WaPo blogger notes ‘grammar of police shootings’

A police involved shooting in Gaffney, South Carolina in January when a man had barricaded himself inside his camper and fired at officers before several returned fire and killed him.

A police-involved shooting in Gaffney, South Carolina in January when a man had barricaded himself inside his camper and fired at officers before several returned fire and killed him.

I stumbled on this blog entry through a tweet from AMU/APU criminal justice professor Mark Bond. The title reads, “The curious grammar of police shootings.”

I come to find out the post goes into detail about one of the all-too-common sightings I encounter as a cops reporter, a beat that thrives on rummaging through police reports.

In short, Washington Post opinion blogger Radley Balko points out that in most police agencies, the reports that are centered on officer-involved shootings have very different language than the typical “suspect shoots victim” scenario.

I can attest to that. Having covered a multitude of police agencies in my short four or so years of professional journalism, it’s clear that most agencies choose their words very carefully as an effort to not assign blame in police-involved shootings. A report might say something along the lines of: “as the suspect continued advancing forward, jeopardizing the safety of officers and others, a police-involved shooting occurred.” You’ll almost never see: “Sgt. John Smith shot and killed robber Joe Blow when he refused to surrender.”

I’ve even found myself trapped in the language debacle during interviews with police officials. I remember an officer-involved shooting in early-March when a Campobello, S.C. woman got behind the wheel of a police cruiser and a Duncan Police Department officer shot and killed her. I made a slip up when I referred to the woman as the “victim.” Not a second went by before the official corrected me to make sure I knew that the woman (now dead) was the suspect in this case.

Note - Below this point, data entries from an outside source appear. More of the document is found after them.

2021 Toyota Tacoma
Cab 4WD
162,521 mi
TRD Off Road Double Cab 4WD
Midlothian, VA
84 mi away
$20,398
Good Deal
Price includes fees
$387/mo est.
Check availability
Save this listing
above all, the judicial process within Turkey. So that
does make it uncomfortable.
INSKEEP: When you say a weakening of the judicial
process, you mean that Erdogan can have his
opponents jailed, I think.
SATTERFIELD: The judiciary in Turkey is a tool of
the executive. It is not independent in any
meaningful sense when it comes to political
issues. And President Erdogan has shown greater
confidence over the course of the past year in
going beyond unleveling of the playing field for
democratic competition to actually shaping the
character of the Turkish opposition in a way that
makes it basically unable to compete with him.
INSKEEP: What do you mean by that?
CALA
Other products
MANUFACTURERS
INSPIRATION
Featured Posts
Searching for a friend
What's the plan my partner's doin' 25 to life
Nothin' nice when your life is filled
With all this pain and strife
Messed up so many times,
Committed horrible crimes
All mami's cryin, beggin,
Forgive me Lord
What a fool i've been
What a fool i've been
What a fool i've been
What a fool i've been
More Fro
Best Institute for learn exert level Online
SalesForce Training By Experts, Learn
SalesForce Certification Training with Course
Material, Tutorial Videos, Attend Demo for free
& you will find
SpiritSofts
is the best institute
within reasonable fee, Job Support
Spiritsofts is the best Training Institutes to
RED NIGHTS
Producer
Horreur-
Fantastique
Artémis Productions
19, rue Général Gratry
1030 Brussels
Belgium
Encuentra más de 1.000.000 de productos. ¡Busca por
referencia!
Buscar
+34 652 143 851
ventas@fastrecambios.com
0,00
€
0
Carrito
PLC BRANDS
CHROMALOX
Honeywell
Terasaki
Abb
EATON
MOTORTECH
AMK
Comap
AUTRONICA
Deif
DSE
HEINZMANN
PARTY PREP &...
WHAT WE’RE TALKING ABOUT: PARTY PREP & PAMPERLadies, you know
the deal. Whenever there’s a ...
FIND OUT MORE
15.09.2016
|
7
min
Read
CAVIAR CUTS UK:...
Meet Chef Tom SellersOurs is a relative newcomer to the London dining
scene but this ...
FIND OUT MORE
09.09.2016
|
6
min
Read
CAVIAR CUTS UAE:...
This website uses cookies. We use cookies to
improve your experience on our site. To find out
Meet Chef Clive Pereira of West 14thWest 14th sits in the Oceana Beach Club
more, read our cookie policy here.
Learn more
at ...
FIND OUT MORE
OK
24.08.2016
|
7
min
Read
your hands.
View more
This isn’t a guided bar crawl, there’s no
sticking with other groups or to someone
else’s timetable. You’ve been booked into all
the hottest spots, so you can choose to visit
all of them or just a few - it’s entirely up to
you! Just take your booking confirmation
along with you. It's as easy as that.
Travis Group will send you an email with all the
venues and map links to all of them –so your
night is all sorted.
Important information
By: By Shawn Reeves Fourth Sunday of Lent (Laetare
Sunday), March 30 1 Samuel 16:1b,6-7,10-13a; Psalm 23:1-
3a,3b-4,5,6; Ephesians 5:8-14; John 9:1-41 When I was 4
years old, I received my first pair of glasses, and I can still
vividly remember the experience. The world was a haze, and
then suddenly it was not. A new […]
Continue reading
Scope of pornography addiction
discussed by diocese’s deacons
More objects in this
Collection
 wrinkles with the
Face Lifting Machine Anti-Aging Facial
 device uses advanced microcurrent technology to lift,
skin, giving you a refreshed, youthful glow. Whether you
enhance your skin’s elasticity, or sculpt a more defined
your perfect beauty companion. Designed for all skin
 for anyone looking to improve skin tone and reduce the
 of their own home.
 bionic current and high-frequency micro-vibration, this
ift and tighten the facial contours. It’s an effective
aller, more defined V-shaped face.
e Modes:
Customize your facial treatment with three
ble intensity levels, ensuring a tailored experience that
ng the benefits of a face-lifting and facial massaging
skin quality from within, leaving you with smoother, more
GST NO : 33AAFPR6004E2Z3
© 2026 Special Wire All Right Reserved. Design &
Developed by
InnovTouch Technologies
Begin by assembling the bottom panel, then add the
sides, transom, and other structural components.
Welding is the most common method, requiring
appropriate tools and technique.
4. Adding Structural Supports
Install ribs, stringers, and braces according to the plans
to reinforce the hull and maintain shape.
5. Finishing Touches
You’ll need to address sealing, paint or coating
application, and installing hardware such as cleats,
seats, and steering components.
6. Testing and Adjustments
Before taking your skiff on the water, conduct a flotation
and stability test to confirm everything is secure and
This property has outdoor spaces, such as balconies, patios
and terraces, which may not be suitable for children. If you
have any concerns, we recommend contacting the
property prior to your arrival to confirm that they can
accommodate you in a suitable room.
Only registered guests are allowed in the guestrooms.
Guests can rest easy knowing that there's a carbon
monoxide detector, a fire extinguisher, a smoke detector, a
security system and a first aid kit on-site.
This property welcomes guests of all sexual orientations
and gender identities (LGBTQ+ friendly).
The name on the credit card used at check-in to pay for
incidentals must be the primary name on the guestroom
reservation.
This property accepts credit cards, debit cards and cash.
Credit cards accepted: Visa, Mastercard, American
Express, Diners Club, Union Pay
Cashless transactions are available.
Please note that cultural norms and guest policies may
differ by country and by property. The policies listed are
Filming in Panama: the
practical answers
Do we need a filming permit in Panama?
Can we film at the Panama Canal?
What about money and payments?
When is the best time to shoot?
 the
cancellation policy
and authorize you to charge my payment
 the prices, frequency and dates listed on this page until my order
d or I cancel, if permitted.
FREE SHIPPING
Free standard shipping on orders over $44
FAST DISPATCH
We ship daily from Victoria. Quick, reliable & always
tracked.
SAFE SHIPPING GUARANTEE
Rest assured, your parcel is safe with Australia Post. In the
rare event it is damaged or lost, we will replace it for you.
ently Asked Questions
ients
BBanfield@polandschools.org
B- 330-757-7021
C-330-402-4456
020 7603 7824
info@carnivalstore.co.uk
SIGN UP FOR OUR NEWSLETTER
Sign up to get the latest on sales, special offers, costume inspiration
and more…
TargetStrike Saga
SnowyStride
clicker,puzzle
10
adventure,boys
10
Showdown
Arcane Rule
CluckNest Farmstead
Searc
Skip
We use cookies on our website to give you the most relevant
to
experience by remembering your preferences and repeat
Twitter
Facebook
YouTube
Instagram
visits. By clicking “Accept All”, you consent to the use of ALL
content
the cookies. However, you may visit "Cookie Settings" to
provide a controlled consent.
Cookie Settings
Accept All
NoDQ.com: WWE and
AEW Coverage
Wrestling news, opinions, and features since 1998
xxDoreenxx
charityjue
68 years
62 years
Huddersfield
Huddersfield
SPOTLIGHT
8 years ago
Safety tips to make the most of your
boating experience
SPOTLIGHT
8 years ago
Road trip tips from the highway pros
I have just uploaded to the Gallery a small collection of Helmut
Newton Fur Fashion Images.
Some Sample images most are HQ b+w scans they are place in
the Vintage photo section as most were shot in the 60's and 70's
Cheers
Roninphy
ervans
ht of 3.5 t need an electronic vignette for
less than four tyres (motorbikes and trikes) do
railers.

From The Washington Post blog:

Communications officers at policy agencies are deft at contorting the English language to minimize culpability of an officer or of the agency. So instead of  …

. . . Mayberry Dep. Barney Fife shot and killed a burglary suspect last night . . .

You’ll see . . .

 . . . last night, a burglary suspect was shot and killed in an officer-involved shooting.

It’s a way of describing a shooting without assigning responsibility.

The deck (see Wikipedia//News Style) to this blog entry says it all: “Cops don’t shoot people but their guns do.”

It’s not a matter of assigning blame or arguing whether one police-involved shooting was justified while another one wasn’t, but it is an interesting observation to see the clear difference in the language used in such reports.